Selected extract =>

## Begin

File Utilities

Principle

Read and validate files (CSV, XLSX, PDF, ZIP) with automatic parsing, type-safe results, and download handling. Simplify file operations in Playwright tests with built-in format support and validation helpers.

Rationale

Testing file operations in Playwright requires boilerplate:

Manual download handling
External parsing libraries for each format
No validation helpers
Type-unsafe results
Repetitive path handling

The file-utils module provides:

Auto-parsing: CSV, XLSX, PDF, ZIP automatically parsed
Download handling: Single function for UI or API-triggered downloads
Type-safe: TypeScript interfaces for parsed results
Validation helpers: Row count, header checks, content validation
Format support: Multiple sheet support (XLSX), text extraction (PDF), archive extraction (ZIP)

Why Use This Instead of Vanilla Playwright?

Vanilla Playwright	File Utils
~80 lines per CSV flow (download + parse)	~10 lines end-to-end
Manual event orchestration for downloads	Encapsulated in `handleDownload()`
Manual path handling and `saveAs`	Returns a ready-to-use file path
Manual existence checks and error handling	Centralized in one place via utility patterns
Manual CSV parsing config (headers, typing)	`readCSV()` returns `{ data, headers }` directly

Pattern Examples

Example 1: UI-Triggered CSV Download

Context: User clicks button, CSV downloads, validate contents.

Implementation:

import { handleDownload, readCSV } from '@seontechnologies/playwright-utils/file-utils';
import path from 'node:path';

const DOWNLOAD_DIR = path.join(__dirname, '../downloads');

test('should download and validate CSV', async ({ page }) => {
  const downloadPath = await handleDownload({
    page,
    downloadDir: DOWNLOAD_DIR,
    trigger: () => page.getByTestId('download-button-text/csv').click(),
  });

  const csvResult = await readCSV({ filePath: downloadPath });

  // Access parsed data and headers
  const { data, headers } = csvResult.content;
  expect(headers).toEqual(['ID', 'Name', 'Email']);
  expect(data[0]).toMatchObject({
    ID: expect.any(String),
    Name: expect.any(String),
    Email: expect.any(String),
  });
});

Key Points:

handleDownload waits for download, returns file path
readCSV auto-parses to { headers, data }
Type-safe access to parsed content
Clean up downloads in afterEach

Example 2: XLSX with Multiple Sheets

Context: Excel file with multiple sheets (e.g., Summary, Details, Errors).

## End

Data section =>
## Begin

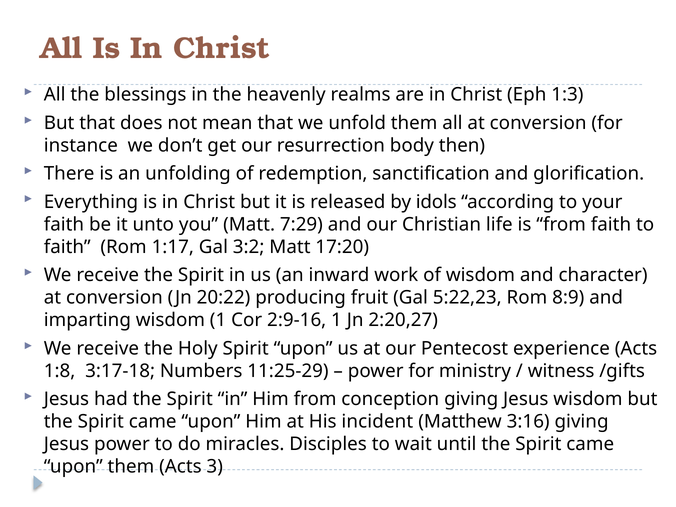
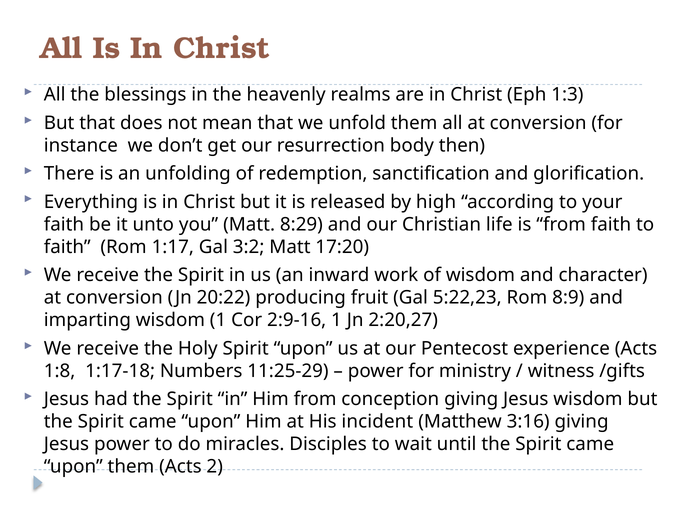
idols: idols -> high
7:29: 7:29 -> 8:29
3:17-18: 3:17-18 -> 1:17-18
3: 3 -> 2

## End

Requests =>
(a) According to the file utilities page, about how many lines does a CSV flow (download plus parse) take in vanilla Playwright?
(b) Shorten the paragraph of the file utilities page that begins "Read and validate files" while keeping its main facts.
(c) Continue the file utilities page from where it stops.

Exercise responses =>
(a) About 80 lines.

(b) The module reads and validates CSV, XLSX, PDF and ZIP files with auto-parsing, type-safe results and download handling. Its built-in format support and validation helpers ease file work in Playwright tests.

(c)
Implementation:

import { readXLSX } from '@seontechnologies/playwright-utils/file-utils';

test('should read multi-sheet XLSX', async () => {
  const downloadPath = await handleDownload({
    page,
    downloadDir: DOWNLOAD_DIR,
    trigger: () => page.click('[data-testid="export-xlsx"]'),
  });

  const xlsxResult = await readXLSX({ filePath: downloadPath });

  // Verify worksheet structure
  expect(xlsxResult.content.worksheets.length).toBeGreaterThan(0);
  const worksheet = xlsxResult.content.worksheets[0];
  expect(worksheet).toBeDefined();
  expect(worksheet).toHaveProperty('name');

  // Access sheet data
  const sheetData = worksheet?.data;
  expect(Array.isArray(sheetData)).toBe(true);

  // Use type assertion for type safety
  const firstRow = sheetData![0] as Record<string, unknown>;
  expect(firstRow).toHaveProperty('id');
});

Key Points:

worksheets array with name and data properties
Access sheets by name
Each sheet has its own headers and data
Type-safe sheet iteration

Example 3: PDF Text Extraction

Context: Validate PDF report contains expected content.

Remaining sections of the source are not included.